Before EGTRRA of 2001 was scheduled to sunset, Congress acted and President Obama signed into law the Tax Relief, Unemployment Insurance Reauthorization, and Job Creation Act of 2010 (“TRA”). TRA extended some of the provisions of EGTRRA and JGTRRA of 2003 and added some new provisions such as portability and indexing (both of which will be discussed in future posts on this blog).

Because TRA is the Act that is applied to all estates of people dying in 2010. However, because the passage was so late in the year, the personal representatives and trustees of those estates are given the option to choose to have provisions of EGTRRA and JGTRRA apply to the estate or to have TRA apply.

Which option to choose will be decision based on whether in the long term, it is better to have the estate pass to the heirs and beneficiaries estate tax free or whether it is better to pay some tax but receiving the step up in basis. This is because in 2010 the estate tax was repealed but there was only a limited step up in basis available under EGTRRA. If TRA applies, the assets receive a step up in basis but the amount of the estate passing without estate tax is limited.

The limited of that tax is $5M per person ($10M per couple). This limit applies to the assets being transferred at death and those transferred during the lifetime of the donor as a gift.
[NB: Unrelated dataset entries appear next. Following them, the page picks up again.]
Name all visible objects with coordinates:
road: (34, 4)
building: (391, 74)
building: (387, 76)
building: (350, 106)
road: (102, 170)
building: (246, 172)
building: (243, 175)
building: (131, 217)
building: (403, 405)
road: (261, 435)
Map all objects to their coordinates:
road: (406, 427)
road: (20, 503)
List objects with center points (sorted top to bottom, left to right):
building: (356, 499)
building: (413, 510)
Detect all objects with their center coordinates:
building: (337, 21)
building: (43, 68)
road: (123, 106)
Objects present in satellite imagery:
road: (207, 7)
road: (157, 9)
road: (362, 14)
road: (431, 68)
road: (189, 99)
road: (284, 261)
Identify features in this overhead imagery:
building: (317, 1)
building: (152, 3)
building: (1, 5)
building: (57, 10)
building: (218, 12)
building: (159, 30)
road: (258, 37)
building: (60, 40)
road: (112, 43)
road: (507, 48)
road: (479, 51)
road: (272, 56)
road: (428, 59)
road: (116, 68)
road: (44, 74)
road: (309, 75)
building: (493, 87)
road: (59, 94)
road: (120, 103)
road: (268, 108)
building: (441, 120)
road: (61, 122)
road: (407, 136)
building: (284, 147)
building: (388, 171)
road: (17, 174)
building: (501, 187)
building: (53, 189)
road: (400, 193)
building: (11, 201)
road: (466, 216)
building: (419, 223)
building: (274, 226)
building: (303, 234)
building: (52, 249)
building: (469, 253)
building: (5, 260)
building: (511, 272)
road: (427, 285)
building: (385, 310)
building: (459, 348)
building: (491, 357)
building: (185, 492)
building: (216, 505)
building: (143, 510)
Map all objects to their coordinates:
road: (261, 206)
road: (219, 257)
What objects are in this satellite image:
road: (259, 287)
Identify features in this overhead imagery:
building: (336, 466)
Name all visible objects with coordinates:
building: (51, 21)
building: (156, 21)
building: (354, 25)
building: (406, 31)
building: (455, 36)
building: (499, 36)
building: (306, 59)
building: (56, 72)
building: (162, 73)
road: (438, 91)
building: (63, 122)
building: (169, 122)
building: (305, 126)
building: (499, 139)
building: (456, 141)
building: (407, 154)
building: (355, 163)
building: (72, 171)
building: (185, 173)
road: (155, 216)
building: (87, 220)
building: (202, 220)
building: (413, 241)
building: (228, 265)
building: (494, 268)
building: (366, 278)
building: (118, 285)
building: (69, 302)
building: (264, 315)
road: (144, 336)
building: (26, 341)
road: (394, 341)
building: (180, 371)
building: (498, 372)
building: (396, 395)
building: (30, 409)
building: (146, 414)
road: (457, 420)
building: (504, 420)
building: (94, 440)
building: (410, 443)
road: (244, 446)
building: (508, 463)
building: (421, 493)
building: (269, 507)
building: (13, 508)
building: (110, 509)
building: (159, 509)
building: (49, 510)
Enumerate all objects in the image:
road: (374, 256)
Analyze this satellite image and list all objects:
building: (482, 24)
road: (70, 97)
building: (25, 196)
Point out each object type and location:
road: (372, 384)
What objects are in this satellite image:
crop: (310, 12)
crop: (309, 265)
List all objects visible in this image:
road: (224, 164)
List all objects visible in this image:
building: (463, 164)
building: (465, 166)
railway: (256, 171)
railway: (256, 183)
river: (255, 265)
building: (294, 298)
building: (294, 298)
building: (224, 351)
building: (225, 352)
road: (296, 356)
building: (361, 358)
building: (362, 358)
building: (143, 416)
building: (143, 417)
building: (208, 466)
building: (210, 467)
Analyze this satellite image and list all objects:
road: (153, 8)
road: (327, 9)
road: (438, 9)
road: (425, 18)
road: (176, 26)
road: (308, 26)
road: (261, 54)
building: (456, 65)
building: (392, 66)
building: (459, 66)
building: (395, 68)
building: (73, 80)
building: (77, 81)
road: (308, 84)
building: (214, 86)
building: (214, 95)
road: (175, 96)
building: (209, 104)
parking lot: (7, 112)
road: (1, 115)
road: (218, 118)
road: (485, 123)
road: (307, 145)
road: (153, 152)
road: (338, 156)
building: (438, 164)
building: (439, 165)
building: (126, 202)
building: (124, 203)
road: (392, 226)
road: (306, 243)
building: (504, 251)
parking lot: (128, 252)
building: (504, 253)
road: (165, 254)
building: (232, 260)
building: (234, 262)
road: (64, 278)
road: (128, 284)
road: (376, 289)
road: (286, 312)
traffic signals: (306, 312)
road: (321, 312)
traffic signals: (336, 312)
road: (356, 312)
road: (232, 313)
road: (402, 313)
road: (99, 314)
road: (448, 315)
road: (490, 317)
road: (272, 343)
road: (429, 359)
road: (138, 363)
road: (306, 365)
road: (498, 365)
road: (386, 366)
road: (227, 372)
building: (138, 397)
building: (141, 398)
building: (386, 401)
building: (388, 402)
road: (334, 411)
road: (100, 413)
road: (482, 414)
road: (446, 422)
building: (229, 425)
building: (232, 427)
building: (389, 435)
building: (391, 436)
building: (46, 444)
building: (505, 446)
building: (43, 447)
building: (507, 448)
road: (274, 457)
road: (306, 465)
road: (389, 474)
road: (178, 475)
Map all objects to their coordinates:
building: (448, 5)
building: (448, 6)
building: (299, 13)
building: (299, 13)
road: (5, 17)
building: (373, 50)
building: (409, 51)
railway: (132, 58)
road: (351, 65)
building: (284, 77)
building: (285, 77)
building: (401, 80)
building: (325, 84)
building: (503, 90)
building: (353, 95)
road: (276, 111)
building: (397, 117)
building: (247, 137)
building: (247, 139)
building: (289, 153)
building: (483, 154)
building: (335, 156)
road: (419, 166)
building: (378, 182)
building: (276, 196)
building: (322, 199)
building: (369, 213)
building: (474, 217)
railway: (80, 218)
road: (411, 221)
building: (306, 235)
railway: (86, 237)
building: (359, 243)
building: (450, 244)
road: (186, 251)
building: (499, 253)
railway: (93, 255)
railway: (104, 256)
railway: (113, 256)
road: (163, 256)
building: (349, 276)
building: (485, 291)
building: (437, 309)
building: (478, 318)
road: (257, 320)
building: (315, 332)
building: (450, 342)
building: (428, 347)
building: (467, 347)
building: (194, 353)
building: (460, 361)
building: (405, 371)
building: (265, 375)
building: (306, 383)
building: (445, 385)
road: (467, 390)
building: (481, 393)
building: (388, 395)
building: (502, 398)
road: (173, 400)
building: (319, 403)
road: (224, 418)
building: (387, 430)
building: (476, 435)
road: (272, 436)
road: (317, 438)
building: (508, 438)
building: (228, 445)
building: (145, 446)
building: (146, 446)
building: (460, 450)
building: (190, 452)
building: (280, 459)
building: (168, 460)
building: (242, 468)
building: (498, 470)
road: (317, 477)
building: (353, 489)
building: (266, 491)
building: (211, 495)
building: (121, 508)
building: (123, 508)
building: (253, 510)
From 2001 through 2010, lifetime gifting without incurring a gift tax was limited to $1M per donor. But TRA unified gift, estate and generation-skipping transfer taxes to a lifetime limit of $5M. This presents a golden opportunity of wealthier Americans to make large lifetime gifts of appreciating property to members of the family circle. This circle may include children and grandchildren (and more remote decedents) because of this unification. Note, if in the future the estate tax is lower than $5M, any lifetime gifts made will come back into the estate of the decedent. Those gifts in excess of the estate tax imposed on the date of death will be subject to estate tax. If you make a $5M lifetime gift and the estate tax imposed is $3.5M, your estate will owe an estate tax on $1.5M. However, you have managed to make a tax free gift for federal and state purposes and frozen the value of the asset at the value at the time of gifting.